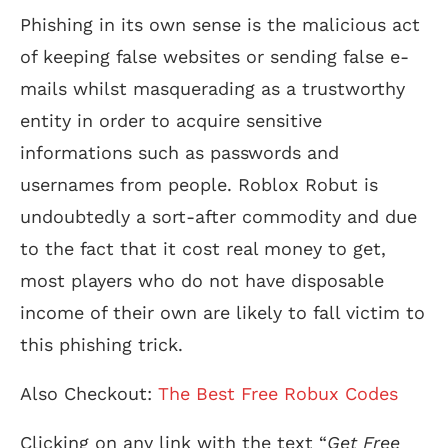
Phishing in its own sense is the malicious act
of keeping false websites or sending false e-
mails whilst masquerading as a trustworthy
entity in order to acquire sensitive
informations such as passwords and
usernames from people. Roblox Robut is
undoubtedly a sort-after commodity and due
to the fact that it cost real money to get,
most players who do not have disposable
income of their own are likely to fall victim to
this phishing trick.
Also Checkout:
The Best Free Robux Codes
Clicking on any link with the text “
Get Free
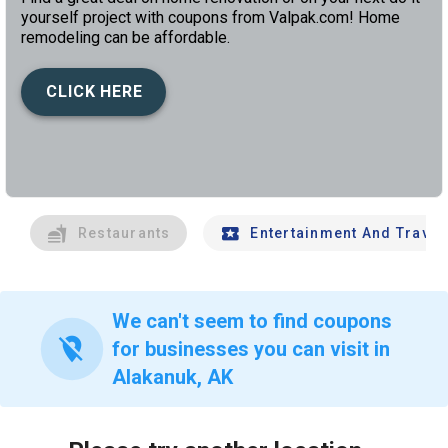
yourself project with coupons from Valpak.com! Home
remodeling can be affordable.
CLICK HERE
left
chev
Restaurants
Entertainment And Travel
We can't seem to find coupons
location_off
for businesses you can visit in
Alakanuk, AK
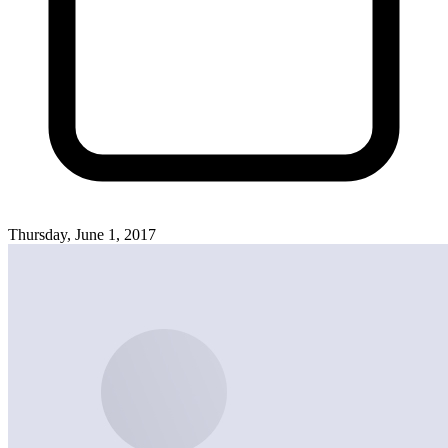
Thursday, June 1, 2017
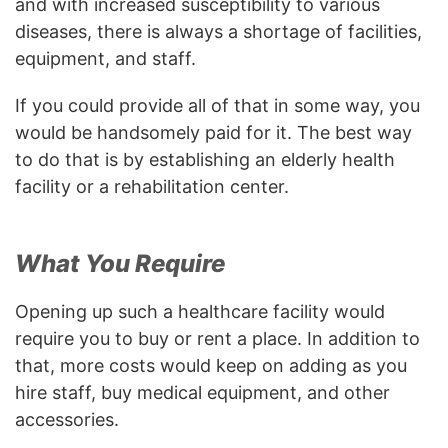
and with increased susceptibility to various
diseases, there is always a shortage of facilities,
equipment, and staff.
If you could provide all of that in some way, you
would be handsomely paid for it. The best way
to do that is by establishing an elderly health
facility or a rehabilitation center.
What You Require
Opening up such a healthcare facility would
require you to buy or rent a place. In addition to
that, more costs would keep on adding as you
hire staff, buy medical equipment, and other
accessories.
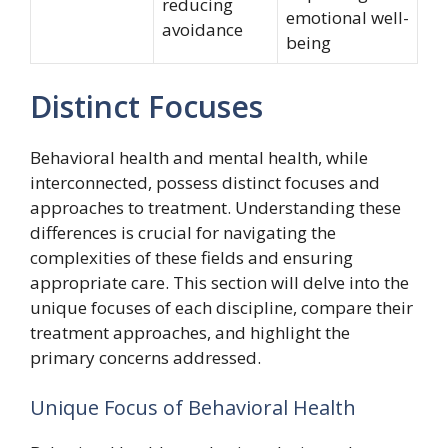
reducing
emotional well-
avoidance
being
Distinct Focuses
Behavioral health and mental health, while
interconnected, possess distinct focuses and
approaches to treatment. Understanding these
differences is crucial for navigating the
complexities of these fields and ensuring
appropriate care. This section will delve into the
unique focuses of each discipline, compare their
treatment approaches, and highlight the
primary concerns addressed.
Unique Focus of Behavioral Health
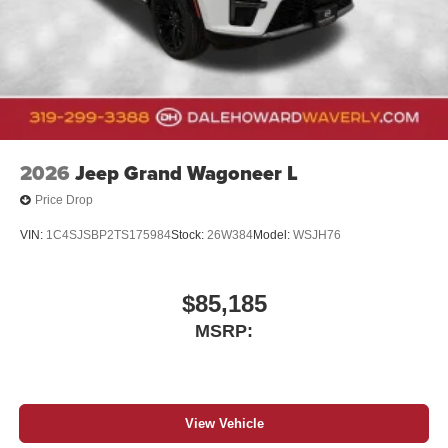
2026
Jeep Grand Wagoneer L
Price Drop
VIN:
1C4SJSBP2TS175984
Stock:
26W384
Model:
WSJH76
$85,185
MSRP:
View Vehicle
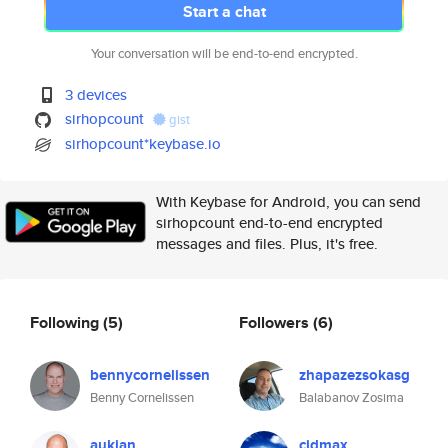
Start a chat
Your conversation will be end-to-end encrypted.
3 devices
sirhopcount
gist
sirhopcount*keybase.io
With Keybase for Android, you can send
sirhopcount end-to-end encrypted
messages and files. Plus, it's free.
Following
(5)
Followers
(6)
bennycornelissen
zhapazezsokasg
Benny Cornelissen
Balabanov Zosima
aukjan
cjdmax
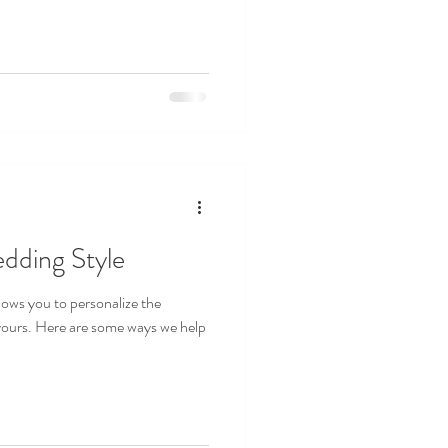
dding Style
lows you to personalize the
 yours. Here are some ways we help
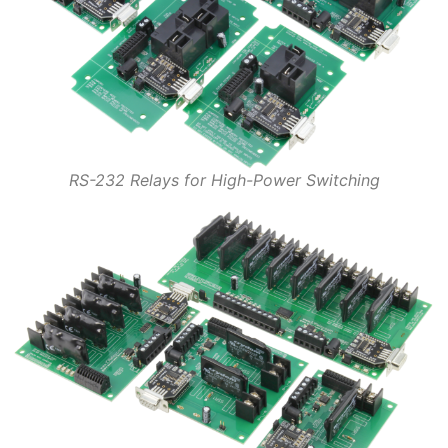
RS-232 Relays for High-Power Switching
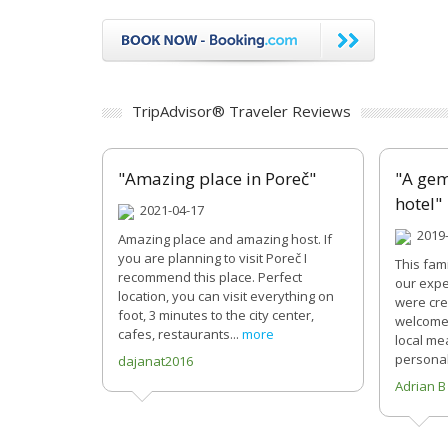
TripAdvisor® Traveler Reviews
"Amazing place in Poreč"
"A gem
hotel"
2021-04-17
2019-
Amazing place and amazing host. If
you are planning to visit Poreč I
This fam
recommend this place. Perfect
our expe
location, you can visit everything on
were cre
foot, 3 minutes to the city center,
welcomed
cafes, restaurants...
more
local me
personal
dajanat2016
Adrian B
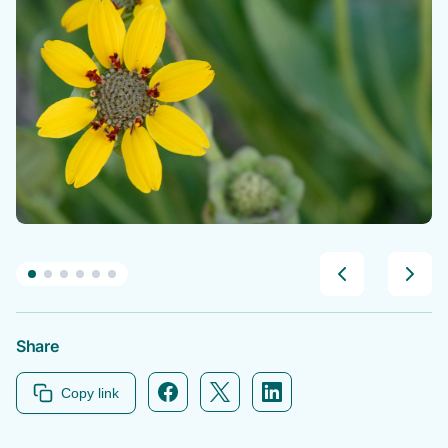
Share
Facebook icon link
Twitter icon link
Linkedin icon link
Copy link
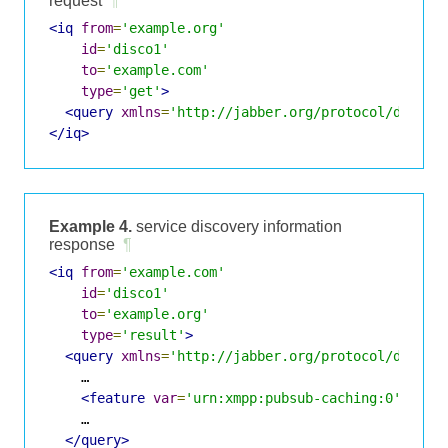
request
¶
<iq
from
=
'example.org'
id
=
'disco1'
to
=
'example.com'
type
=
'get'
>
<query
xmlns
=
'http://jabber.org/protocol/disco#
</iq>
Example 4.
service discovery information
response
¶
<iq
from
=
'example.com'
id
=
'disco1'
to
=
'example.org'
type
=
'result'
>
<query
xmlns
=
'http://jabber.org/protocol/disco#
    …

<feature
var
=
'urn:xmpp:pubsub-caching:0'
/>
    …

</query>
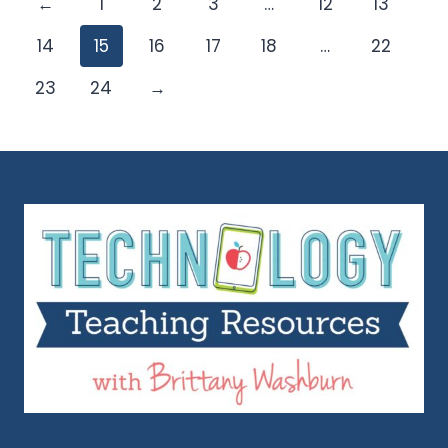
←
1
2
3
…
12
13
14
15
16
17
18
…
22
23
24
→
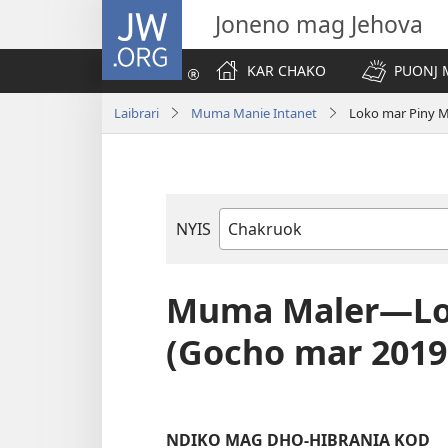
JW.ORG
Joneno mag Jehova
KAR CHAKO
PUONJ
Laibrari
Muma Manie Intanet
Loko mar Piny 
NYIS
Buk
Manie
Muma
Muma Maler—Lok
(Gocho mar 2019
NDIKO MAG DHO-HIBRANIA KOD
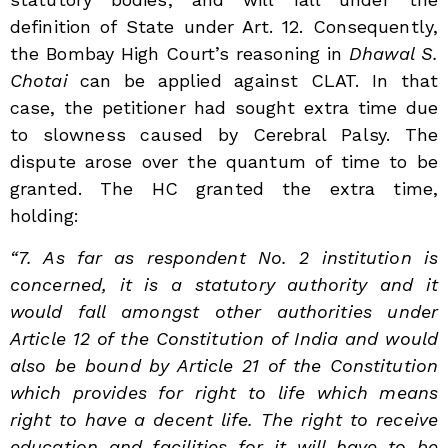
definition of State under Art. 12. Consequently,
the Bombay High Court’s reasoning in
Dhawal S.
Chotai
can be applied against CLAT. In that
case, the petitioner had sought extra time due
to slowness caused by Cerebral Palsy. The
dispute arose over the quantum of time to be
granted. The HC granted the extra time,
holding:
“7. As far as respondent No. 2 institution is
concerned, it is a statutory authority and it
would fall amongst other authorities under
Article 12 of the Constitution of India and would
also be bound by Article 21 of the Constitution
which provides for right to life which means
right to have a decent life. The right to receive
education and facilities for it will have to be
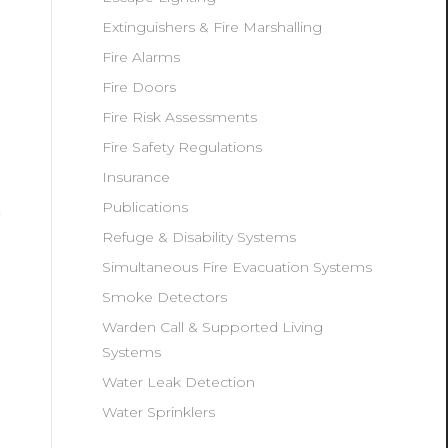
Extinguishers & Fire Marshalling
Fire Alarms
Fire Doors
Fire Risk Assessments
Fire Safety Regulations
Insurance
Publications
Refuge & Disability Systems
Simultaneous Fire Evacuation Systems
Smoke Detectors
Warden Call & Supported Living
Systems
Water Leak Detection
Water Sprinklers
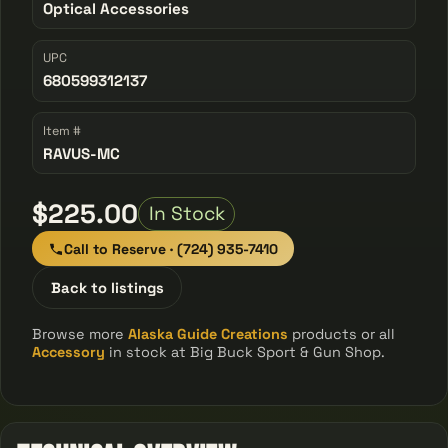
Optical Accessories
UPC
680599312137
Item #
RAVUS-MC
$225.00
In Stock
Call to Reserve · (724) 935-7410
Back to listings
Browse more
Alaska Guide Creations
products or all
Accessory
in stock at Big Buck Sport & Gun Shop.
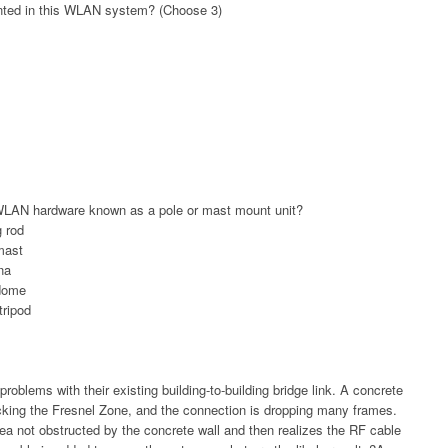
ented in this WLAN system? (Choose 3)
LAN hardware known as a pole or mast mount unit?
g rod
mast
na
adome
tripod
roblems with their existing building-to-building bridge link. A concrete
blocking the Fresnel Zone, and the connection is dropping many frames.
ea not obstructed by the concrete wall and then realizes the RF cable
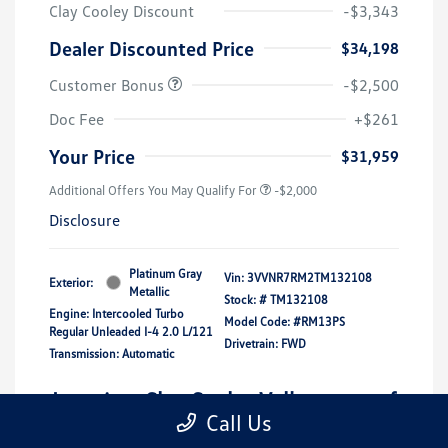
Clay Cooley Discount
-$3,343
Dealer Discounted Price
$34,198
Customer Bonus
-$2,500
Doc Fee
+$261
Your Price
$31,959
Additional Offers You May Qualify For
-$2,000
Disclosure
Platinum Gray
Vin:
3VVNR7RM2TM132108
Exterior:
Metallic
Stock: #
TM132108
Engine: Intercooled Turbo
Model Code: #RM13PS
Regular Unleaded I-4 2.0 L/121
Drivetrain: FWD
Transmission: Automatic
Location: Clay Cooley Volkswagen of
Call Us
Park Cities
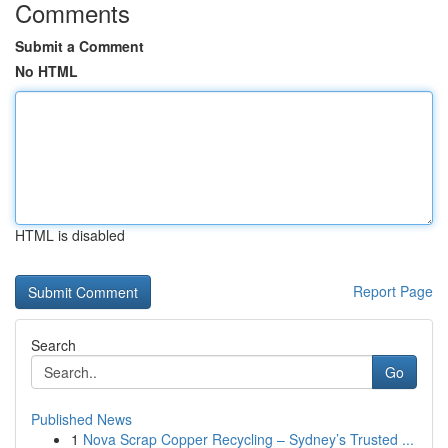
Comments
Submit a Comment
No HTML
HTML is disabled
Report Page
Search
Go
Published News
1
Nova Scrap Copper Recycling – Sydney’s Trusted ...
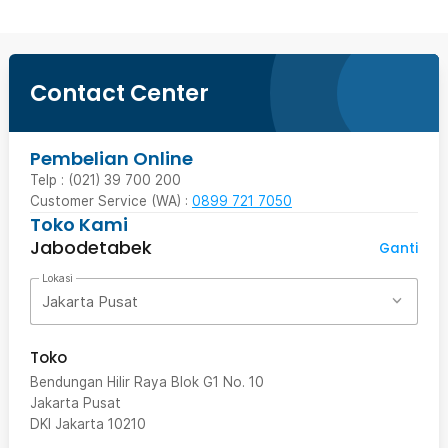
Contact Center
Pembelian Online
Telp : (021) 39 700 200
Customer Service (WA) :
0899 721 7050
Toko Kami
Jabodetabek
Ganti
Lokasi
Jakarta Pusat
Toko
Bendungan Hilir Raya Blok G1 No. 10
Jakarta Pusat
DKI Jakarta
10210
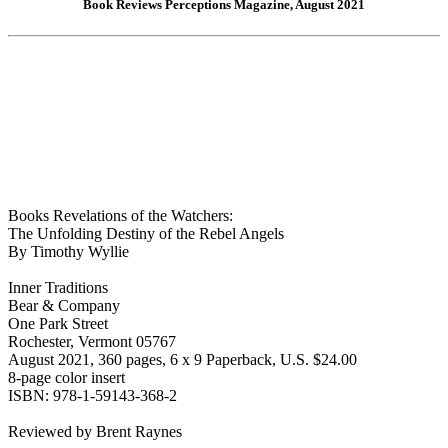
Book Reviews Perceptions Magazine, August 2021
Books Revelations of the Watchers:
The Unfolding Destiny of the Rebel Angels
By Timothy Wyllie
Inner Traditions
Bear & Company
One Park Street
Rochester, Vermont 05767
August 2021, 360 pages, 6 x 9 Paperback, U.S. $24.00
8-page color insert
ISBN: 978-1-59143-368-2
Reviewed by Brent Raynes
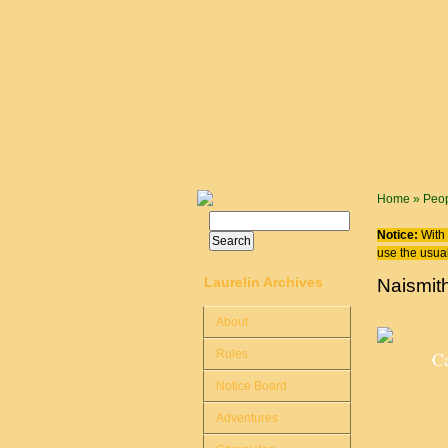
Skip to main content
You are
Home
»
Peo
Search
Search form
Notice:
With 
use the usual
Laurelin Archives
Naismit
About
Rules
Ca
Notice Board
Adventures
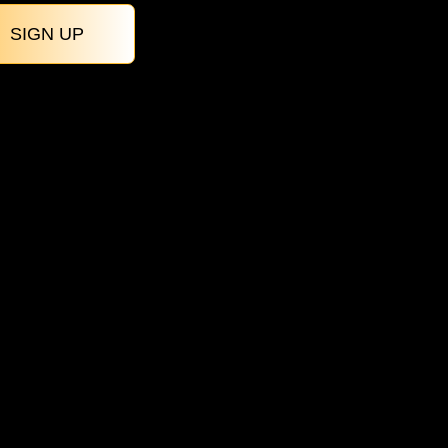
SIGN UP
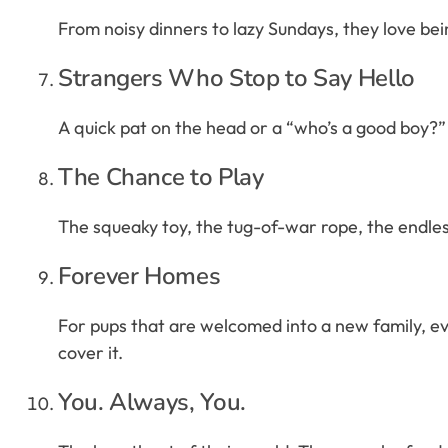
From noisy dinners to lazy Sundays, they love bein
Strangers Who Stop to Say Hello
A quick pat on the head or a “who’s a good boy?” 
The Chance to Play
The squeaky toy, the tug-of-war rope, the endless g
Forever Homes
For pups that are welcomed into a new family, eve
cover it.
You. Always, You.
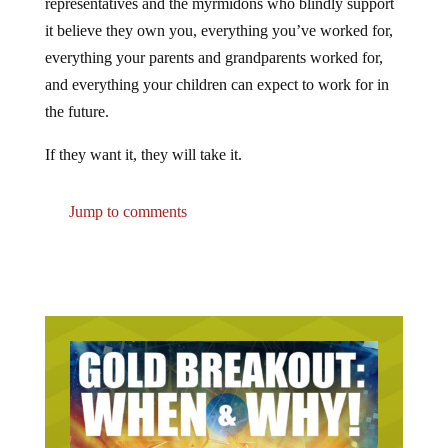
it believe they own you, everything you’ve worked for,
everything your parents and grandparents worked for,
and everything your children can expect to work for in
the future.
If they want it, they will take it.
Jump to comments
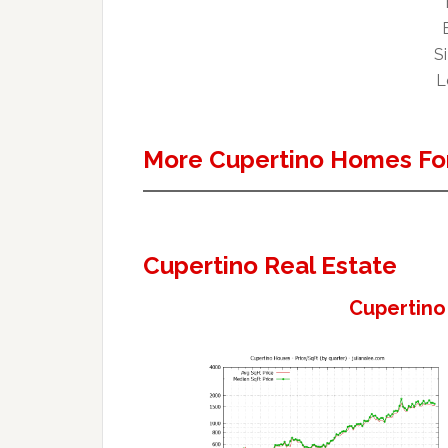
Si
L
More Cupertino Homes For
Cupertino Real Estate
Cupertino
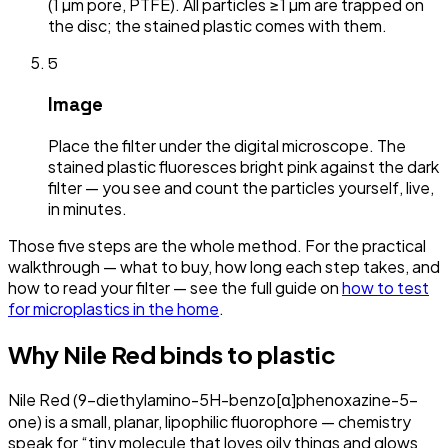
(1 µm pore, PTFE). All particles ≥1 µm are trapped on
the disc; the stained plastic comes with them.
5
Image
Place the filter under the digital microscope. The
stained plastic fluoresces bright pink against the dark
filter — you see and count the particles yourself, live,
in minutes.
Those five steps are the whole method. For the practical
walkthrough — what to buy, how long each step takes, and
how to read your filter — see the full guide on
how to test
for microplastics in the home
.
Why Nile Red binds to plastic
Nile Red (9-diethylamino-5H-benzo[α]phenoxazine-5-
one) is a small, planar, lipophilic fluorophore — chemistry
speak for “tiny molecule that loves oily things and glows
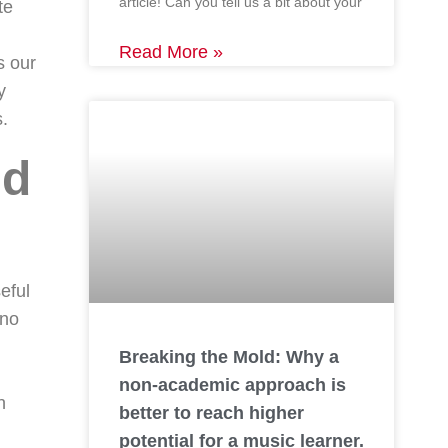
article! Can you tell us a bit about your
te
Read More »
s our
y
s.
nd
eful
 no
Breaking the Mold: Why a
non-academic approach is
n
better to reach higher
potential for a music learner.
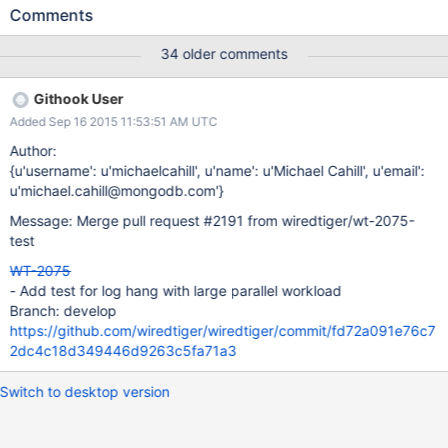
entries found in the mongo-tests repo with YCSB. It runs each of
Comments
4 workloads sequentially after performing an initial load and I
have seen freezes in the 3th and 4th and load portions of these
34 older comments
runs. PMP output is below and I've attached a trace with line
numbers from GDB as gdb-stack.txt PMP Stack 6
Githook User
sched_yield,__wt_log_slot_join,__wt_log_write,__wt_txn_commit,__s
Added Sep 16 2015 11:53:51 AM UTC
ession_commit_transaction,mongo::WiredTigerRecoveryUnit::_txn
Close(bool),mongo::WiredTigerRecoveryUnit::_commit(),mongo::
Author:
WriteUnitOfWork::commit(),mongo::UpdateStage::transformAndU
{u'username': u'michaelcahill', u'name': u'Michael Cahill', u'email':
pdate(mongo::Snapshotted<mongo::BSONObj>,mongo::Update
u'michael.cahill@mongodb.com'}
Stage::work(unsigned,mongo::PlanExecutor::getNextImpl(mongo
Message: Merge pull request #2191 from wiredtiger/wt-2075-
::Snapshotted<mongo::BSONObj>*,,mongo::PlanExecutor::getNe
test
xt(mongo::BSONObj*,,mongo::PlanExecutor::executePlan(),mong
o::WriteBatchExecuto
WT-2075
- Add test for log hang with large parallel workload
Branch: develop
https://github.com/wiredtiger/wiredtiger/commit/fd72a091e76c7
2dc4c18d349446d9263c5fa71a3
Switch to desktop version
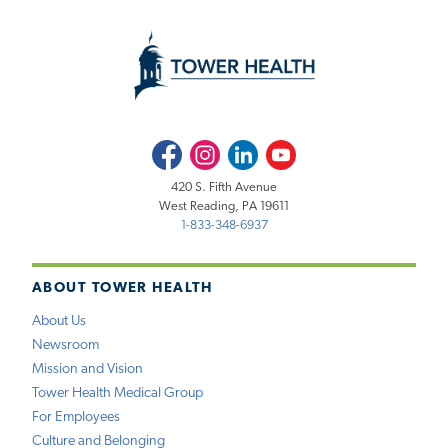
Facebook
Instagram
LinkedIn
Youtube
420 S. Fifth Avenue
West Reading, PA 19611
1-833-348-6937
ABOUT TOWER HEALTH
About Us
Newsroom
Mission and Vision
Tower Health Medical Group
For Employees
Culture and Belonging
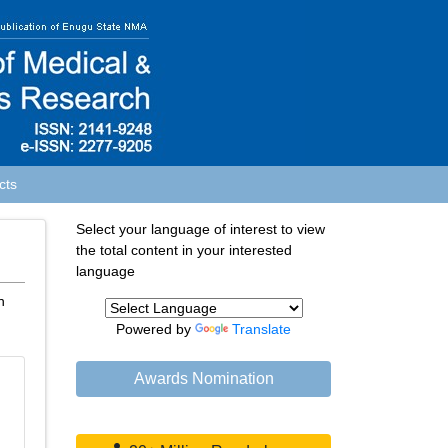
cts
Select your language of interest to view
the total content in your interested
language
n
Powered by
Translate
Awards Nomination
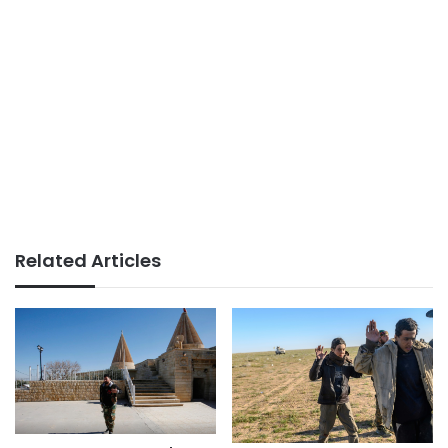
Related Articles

------------------------------------------------------------------------

Suche aus der Auflistung oben alle Zeilen heraus, in denen die Zeichenfolge "approaches" vorkommt, und gib sie wörtlich wieder. Groß- und Kleinschreibung werden unterschieden.

approaches to treatment. Understanding these
treatment approaches, and highlight the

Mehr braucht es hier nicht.